The women never tell their own stories. We know next to nothing of Aneta – only that when Skokan heroically “buys” her back from the sex trade, employing the Italian mafia to track her down, she keeps turning the occasional trick so that they have enough money. We know this from the wads of cash that she flashes when walking down a shadowy hallway – her scantily-clothed body highlighted against the darkness. The stories seem incomplete…
In another scene, Skokan and his friend catch a wayward young prostitute who they want to take back to her family. The two men sedate her writhing body into submission on a bed, her body wracked with sobs, forcing pills down her throat until she falls asleep. Then Skokan’s friend – an ex-pimp – tells our hero the story of his ‘redemption’ about how a shocking experience reminded him that women are people too – an implausible tale of woe about his transformation from pimp into a noble gangster who brings girls back to their families or husbands. All the while, the camera pans slowly up the girl’s near-naked adolescent body until it rests on her young face which is a mess of youthful acne. The juxtaposition of what the ex-pimp is saying – his realization of the humanity of women – and what is being shown – the female body as an ‘object’ -, is jarring to say the least.
This unnamed girl does not create her own fate, and it seems that what is to become of her is a moot point. Václav shows that because this teenager is a prostitute, her body is not her own. What this seems to suggest is that because she sells her body for sex, her “no” is worth even less than the average woman’s “no”. The hypocrisy of showing a naked teenager in this lascivious way while two men discuss their moral high ground is even more disturbing than if they were to have assaulted her.

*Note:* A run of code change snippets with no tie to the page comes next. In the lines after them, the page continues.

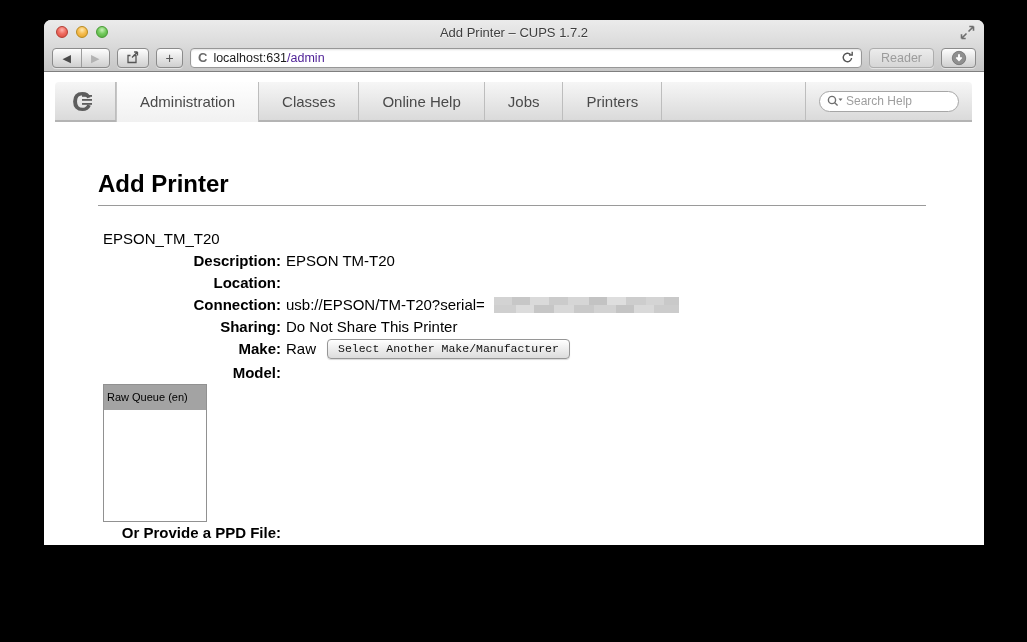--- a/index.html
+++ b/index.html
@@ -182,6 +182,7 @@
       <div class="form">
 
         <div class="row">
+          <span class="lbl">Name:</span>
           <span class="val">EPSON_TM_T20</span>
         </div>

As is the case in a novel, the storytelling in this film is mostly anchored in words and language. Skokan gets into tricky situations because he can’t speak French, though at times his efforts to be understood endear him to the people he meets. A grey-haired Frenchman earnestly explains the merits of French cheese and saucisson to an uncomprehending Skokan, who nods his head and wolfs down his food steadily. A priest gives him advice in an informal confessional scene, though neither can understand the other. There’s an unforgettable scene with a pedagogical pimp and a dictionary. What we hear and see in Skokan constantly reminds us that language is power. But women rarely speak in the film. They scream and they giggle, but most of the time they remain silent. In Cannes, there is a sex scene in which the protagonist thrusts into a woman whose face we never see. Even in 2017, it’s confusing to watch a film which claims to question racism but doesn’t hesitate for a second to question our culture’s misogyny. A lesson might have been learned from Diderot, in which it is a woman who relates to Jacques and his master the classic story of Mme de la Pommeraye and the Marquis des Arcis, a tale in which both violence and hypocrisy are renounced.